Characterization of a Sudden Expansion Flow Chamber to Study the Response of Endothelium to Flow Recirculation

[+] Author and Article Information
George A. Truskey, Kevin M. Barber, Thomas C. Robey, Lauri A. Olivier, Marty P. Combs

Department of Biomedical Engineering, Duke University, Durham, NC 27708-0281

J Biomech Eng 117(2), 203-210 (May 01, 1995) (8 pages) doi:10.1115/1.2796002 History: Received July 22, 1992; Revised June 12, 1994; Online October 30, 2007


In order to simulate regions of flow separation observed in vivo, a conventional parallel plate flow chamber was modified to produce an asymmetric sudden expansion. The flow field was visualized using light reflecting particles and the size of the recirculation zone was measured by image analysis of the particles. Finite element numerical solutions of the two and three-dimensional forms of the Navier-Stokes equation were used to determine the wall shear stress distribution and predict the location of reattachment. For two different size expansions, numerical estimates of the reattachment point along the centerline of the flow chamber agreed well with experimental values for Reynolds numbers below 473. Even at a Reynolds number of 473, the flow could be approximated as two-dimensional for 80 percent of the chamber width. Peak shear stresses in the recirculation zone as high as 80 dyne/cm2 and shear stress gradients of 2500 (dyne/cm2 )/cm were produced.

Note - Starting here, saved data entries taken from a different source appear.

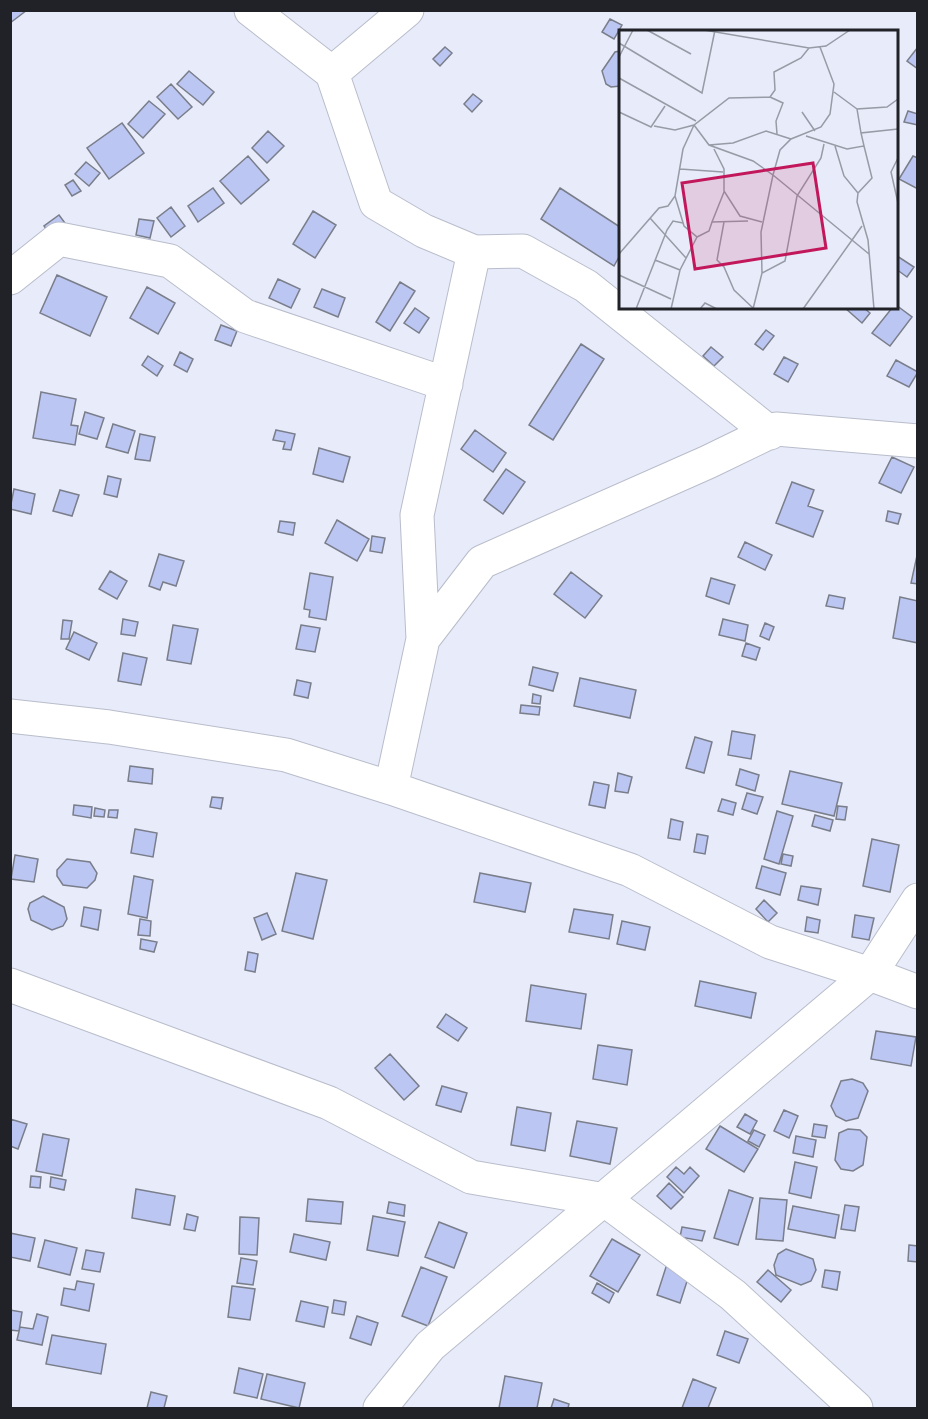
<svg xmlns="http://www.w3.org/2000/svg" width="928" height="1419" font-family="Karla,sans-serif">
	<rect width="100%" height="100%" fill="#e7ebfa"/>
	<path fill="#bbc7f2" stroke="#7a7d8a" stroke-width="1.5" d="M10,10H27L10,23Z
		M610,19L622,25L614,39L602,32Z
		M445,47L452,53L440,66L433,59Z
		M918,47V69L907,61Z
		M620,51V86L611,87L606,84L602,71L615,52Z
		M189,71L214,92L203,105L177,84Z
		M171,84L192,107L178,119L157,97Z
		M473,94L482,101L472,112L464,104Z
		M149,101L165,114L143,138L128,124Z
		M908,111L918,114V125L904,122Z
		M122,123L144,153L109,179L87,148Z
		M268,131L284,146L267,163L252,148Z
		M248,156L269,180L241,204L220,181Z
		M913,156L918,158V189L899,179Z
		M86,162L100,173L89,186L75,174Z
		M73,180L81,191L72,196L65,185Z
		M213,188L224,203L198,222L188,206Z
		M560,188L620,227V255L614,266L541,219Z
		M171,207L185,226L171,237L157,218Z
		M313,211L336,225L315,258L293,244Z
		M59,215L65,223L50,234L44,226Z
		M139,219L154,221L150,238L136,235Z
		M897,256L914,267L907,277L896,269Z
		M57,275L107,297L90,336L40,313Z
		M278,279L300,289L291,308L269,298Z
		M400,282L415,291L390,331L376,322Z
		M147,287L175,303L158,334L130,318Z
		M322,289L345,298L338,317L314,307Z
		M896,305L912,317L890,346L872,333L892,308H896Z
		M415,308L429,318L419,333L404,323Z
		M845,308H864L870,313L862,323Z
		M221,325L237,331L231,346L215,340Z
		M766,330L774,336L763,350L755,344Z
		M581,344L604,359L553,440L529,425Z
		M711,347L723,357L714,366L703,356Z
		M180,352L193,359L187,372L174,365Z
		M148,356L163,366L157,376L142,365Z
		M784,357L798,364L788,382L774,374Z
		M896,360L918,372L909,387L887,376Z
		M41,392L76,399L71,425L78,426L75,445L33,438Z
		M85,412L104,418L97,439L79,434Z
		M113,424L135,431L128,453L106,447Z
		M276,430L295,434L291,450L283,449L285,442L273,440Z
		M475,430L506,453L493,472L461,449Z
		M140,434L155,437L150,461L135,459Z
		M319,448L350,457L343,482L313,474Z
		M892,457L914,467L901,493L879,483Z
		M506,469L525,482L503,514L484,500Z
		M108,476L121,479L117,497L104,494Z
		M792,482L814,490L808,506L823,511L813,537L776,523Z
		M14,489L35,494L31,514L10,509Z
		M60,490L79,495L72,516L53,511Z
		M888,511L901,514L898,524L886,521Z
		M337,520L369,539L357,561L325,543Z
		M280,521L295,523L293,535L278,532Z
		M372,536L385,538L382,553L370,551Z
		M745,542L772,555L765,570L738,557Z
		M918,551V584L911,583Z
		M159,554L184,561L176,586L163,582L160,590L149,586Z
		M110,571L127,581L117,599L99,589Z
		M571,572L602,596L585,618L554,594Z
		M310,573L333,577L326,620L309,617L310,610L304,609Z
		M711,578L735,585L729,604L706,596Z
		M829,595L845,598L843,609L826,606Z
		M900,597L918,601V643L893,638Z
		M123,619L138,622L135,636L121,634Z
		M723,619L748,625L745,641L719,635Z
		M63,620L72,621L69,639H61Z
		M765,623L774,627L769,640L760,636Z
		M173,625L198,629L191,664L167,660Z
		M301,625L320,628L315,652L296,649Z
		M74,632L97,643L89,660L66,649Z
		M746,643L760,648L756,660L742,656Z
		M123,653L147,658L141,685L118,681Z
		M533,667L558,673L553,691L529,685Z
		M580,678L636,690L630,718L574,706Z
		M297,680L311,683L308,698L294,695Z
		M533,694L541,696L540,704L532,703Z
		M521,705L540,707L539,715L520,713Z
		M732,731L755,735L751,759L728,755Z
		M695,737L712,742L704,773L686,768Z
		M130,766L153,769L152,784L128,781Z
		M740,769L759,775L755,791L736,785Z
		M790,771L842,783L834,816L782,804Z
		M618,773L632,777L628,793L615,791Z
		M594,782L609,785L605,808L589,805Z
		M747,793L763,797L757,814L742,809Z
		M212,797L223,798L221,809L210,807Z
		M722,799L736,803L733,815L718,811Z
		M74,805L92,807L91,818L73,815Z
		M838,806L847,807L845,820L836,819Z
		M95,808L105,810L104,817L94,816Z
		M109,810H118L117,818L108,817Z
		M777,811L793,816L779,864L764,859Z
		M815,815L833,820L830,831L812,826Z
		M671,819L683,822L680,840L668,838Z
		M135,829L157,833L153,857L131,853Z
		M697,834L708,836L705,854L694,852Z
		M872,839L899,845L890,892L863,886Z
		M783,854L793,856L791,866L781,864Z
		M15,855L38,859L34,882L11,879Z
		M67,859L90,862L97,873L95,880L87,888L63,885L57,876V870Z
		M762,866L786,873L780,895L756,888Z
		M296,873L327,880L313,939L282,931Z
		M480,873L531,883L525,912L474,902Z
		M134,876L153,880L147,918L128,914Z
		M801,886L821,889L818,905L798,900Z
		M43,896L64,907L67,919L63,926L52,930L31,920L28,909L30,903Z
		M764,900L777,913L768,922L756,909Z
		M84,907L101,910L98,930L81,926Z
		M574,909L613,915L609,939L569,932Z
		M267,913L276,934L262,940L254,918Z
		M855,915L874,918L869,940L852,937Z
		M807,917L820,920L818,933L805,931Z
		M140,919L151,921L150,936L138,935Z
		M622,921L650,927L645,950L617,944Z
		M141,939L157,942L154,952L140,949Z
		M248,952L258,954L255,972L245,970Z
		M700,981L756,993L751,1018L695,1006Z
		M531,985L586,994L581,1029L526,1021Z
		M446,1014L467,1028L458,1041L437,1027Z
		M876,1031L916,1037L911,1066L871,1059Z
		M598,1045L632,1050L627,1085L593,1079Z
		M390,1054L419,1086L404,1100L375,1068Z
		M852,1079L863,1083L868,1091L858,1118L846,1121L836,1116L831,1106L841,1081Z
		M442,1086L467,1093L461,1112L436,1105Z
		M517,1107L551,1113L545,1151L511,1145Z
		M784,1110L798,1116L789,1138L774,1131Z
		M745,1114L757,1121L750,1134L737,1127Z
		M10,1119L27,1124L18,1149L10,1146Z
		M577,1121L617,1128L610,1164L570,1156Z
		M814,1124L827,1126L825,1138L812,1136Z
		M720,1126L758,1149L744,1172L706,1149Z
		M848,1129L860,1130L867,1137L863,1165L853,1171L841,1169L835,1160L839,1133Z
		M754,1130L765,1135L759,1147L748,1141Z
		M43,1134L69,1139L62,1176L36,1171Z
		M796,1136L816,1140L813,1157L793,1153Z
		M795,1162L817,1167L811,1198L789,1193Z
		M676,1167L684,1174L690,1167L699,1176L684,1193L667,1177Z
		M31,1176L41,1177L40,1188L30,1187Z
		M51,1177L66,1180L64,1190L50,1187Z
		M669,1183L683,1197L671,1209L657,1196Z
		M136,1189L175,1196L170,1225L132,1218Z
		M729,1190L753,1198L738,1245L714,1238Z
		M760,1198L787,1200L783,1241L756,1239Z
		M308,1199L343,1202L341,1224L306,1221Z
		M389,1202L405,1205L404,1216L387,1213Z
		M845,1205L859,1207L855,1231L841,1229Z
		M793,1206L839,1215L835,1238L788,1229Z
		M187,1214L198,1217L195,1231L184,1229Z
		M373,1216L405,1222L398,1256L367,1250Z
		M240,1217L259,1218L257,1255L239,1254Z
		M439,1222L467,1233L454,1268L425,1257Z
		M682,1227L705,1231L702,1241L680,1237Z
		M10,1233L35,1238L30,1261L10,1257Z
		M294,1234L330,1242L326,1260L290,1252Z
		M612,1239L640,1255L618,1292L590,1276Z
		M45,1240L77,1248L70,1275L38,1267Z
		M909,1245L918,1246V1262L908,1261Z
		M786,1249L813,1259L816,1270L811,1281L801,1285L776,1275L774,1265L778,1254Z
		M86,1250L104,1253L100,1272L82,1269Z
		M241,1258L257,1261L253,1285L237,1283Z
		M667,1264L690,1272L680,1303L657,1295Z
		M421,1267L447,1277L428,1326L402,1316Z
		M768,1270L791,1290L781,1302L757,1282Z
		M825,1270L840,1272L837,1290L822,1287Z
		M77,1281L94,1284L89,1311L61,1305L64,1288L75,1290Z
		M597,1283L614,1293L609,1303L592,1293Z
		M232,1286L255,1289L250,1320L228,1317Z
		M334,1300L346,1302L344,1315L332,1313Z
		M301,1301L328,1307L324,1327L296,1321Z
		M10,1310L22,1312L19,1331L10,1330Z
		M37,1314L48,1317L42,1345L17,1340L20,1327L33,1329Z
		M357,1316L378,1323L371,1345L350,1338Z
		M725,1331L748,1339L739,1363L717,1355Z
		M52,1335L106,1344L101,1374L46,1364Z
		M239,1368L263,1374L257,1398L234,1393Z
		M267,1374L305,1383L299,1408L261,1399Z
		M505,1376L542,1383L537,1408H499Z
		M693,1379L716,1388L708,1408H682Z
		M151,1392L167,1396L164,1408H147Z
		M554,1399L569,1404L568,1408H551Z"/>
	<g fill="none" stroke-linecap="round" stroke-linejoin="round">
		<defs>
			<path id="minor" d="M251,10L332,73L407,10
				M332,73L376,203L424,231L474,252L417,515L423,639
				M474,252L523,251L586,286L770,433
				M10,278L59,239L170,261L245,316L446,384
				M10,716L109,727L286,755L391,788L630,870L770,942L870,974
				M391,788L423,639L482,562L708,462L776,429L918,441
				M918,900L870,974L918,992
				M10,985L329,1103L471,1177L605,1200L733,1295L856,1408
				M380,1408L430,1346L870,974"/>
		</defs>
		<use href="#minor" stroke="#b9bdcb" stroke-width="35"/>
		<use href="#minor" stroke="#fff" stroke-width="33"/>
	</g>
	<g transform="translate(619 30)">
		<rect width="279" height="279" fill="#e7ebfa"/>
		<path fill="none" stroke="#979ba6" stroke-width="1.5" d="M28,0L72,24M85,0L190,18L207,16L231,0M0,13L83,63L96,0M0,27L14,0M0,48L77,91M215,62L238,79M151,67L164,73L157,91L158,104M0,82L32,97L46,76M183,82L196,101M75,95L90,115L134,131L154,145L161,120L172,109L202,97L211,84L215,54L201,17M35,96L56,100L75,95L110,68L151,67L156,60L155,42L182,28L190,18M242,103L238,79L268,77L279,69M187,106L228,119L245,116L242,103L279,99M90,115L114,113L147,101L172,109M216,116L225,146L239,163L238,172L249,210L255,279M95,119L105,139V161L121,186L143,192M279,128L272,142L279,173M61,139L104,142M154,145L250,224M239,163L253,148L245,116M31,188L67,228M93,192L105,162M105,192L98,230L105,237L115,260L134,278M78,207L90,201L93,192L129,191M0,224L40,178L49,176L56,166L64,119L75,95M36,230L61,240M143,243L142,202L154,145M0,245L52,269M17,279L48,200L54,191L64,193M52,279L61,240L78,207L65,196L56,166M81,279L86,273L98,279M134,279L143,243L166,231L178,166L202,128L205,114M184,279L243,196"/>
		<path fill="#c2185b" fill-opacity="0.15" stroke="#c2185b" stroke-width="3" d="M194,133L207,218L76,239L63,153Z"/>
		<rect width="279" height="279" fill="none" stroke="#202227" stroke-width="3"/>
	</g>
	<rect width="928" height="1419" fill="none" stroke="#202227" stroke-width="24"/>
</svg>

As an application of this flow chamber, subconfluent bovine aortic endothelial cell shape and orientation were examined in the zone of recirculation during a 24 h exposure to flow at a Reynolds number of 267. After 24 h, gradients in cell orientation and shape were observed within the recirculation zone. At the location of reattachment, where the wall shear stress was zero but the shear stress gradients were large, cells plated at low density were still aligned with the direction of flow. No preferred orientation was observed at the gasket edge where the wall shear stress and shear stress gradients were zero. At higher cell densities, no alignment was observed at the separation point. The results suggest that endothelial cells can respond to spatial gradients of wall shear stress.